And I think The Air force should have gone for procurement of both airplanes simultaneously, keeping both involved companies hostages to each others competition. In this scenario noone of the companies could be able to jack up prices, abusing the lack of competing alternatives. My 0.2 inflation affected cents.
The X-32 has the compact brawn of a Wildcat or a Bearcat, particularly the STOVL variant is not far off the dimensions of the A-4 or Harrier. So something punchy and brawny yet small like Badger, Lynx, Bobcat or Wolverine comes to mind for me.
Relieving the tension as you put it is about destroying what little Area Rule it has, while also ignoring the certainty that that fan has to be right where it's at for the liftscreen to operate effectively. And the weapons bays have to fold around or behind that.
This is the Achilles Heel of the X-32/F-32 in that, to get the kind of IRT power needed for STOVL, you had to have a mass flow which could only be satisfied by a fan closer to the F101 than the F100 in diameter.
That fan is running off a core which has to also have enough kick to punch the jet through the Mach and the resultant stochiometrics push you up towards a TSFC on the order of 1.
This made the X-32 a fantastic transonics performer (52,000lbf vs. 40,000 on the X-35), by all accounts dwarfing the F-35s up and away capabilities. But it also meant that the jet was always going to be shortlegged. A fact which likely got worse when the '1,500lbs of structural weight savings' on the PWSC came out of 20-25% chord reduction at the wingroot.
The Marines should have remembered that they had A-4s long before -and after- they had AV-8A-C and the F/A-18A-D, long after they switched to the AV-8B.
The problem is that STOVL is a political tool as much as a tactical one and thus it 'never occurred to them' that a 300 knot escort for a 200 knot V-22 (same margin as AH-1 had over UH-1 in Vietnam) could be something other than a Harrier could justify a _hull change_ in their thru deck helo cruisers with an idea more akin to a dual tramway CVL/SCS type ship.

RECORDED DATA:
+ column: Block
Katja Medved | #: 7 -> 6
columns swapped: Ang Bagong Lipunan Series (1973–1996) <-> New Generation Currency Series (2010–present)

EXERCISE SET:
1 - Decide whether each statement below agrees with the comment on the X-32 above. For each, answer yes or no and quote the deciding words of the comment. (a) The comment gives the X-32 a figure of 52,000lbf against 40,000 on the X-35. (b) The comment says the fan needed for STOVL had to be closer to the F100 than the F101 in diameter. (c) The comment says the 1,500lbs of structural weight savings on the PWSC came from a chord reduction at the wingroot.
2 - From the comment on the X-32 above, write out everything from "This is the" down to "order of 1.".

ANSWERS FOR THIS EXERCISE:
1 -
(a) Yes: "This made the X-32 a fantastic transonics performer (52,000lbf vs. 40,000 on the X-35)"
(b) No: "a fan closer to the F101 than the F100 in diameter"
(c) Yes: "the '1,500lbs of structural weight savings' on the PWSC came out of 20-25% chord reduction at the wingroot"

2 -
This is the Achilles Heel of the X-32/F-32 in that, to get the kind of IRT power needed for STOVL, you had to have a mass flow which could only be satisfied by a fan closer to the F101 than the F100 in diameter.
That fan is running off a core which has to also have enough kick to punch the jet through the Mach and the resultant stochiometrics push you up towards a TSFC on the order of 1.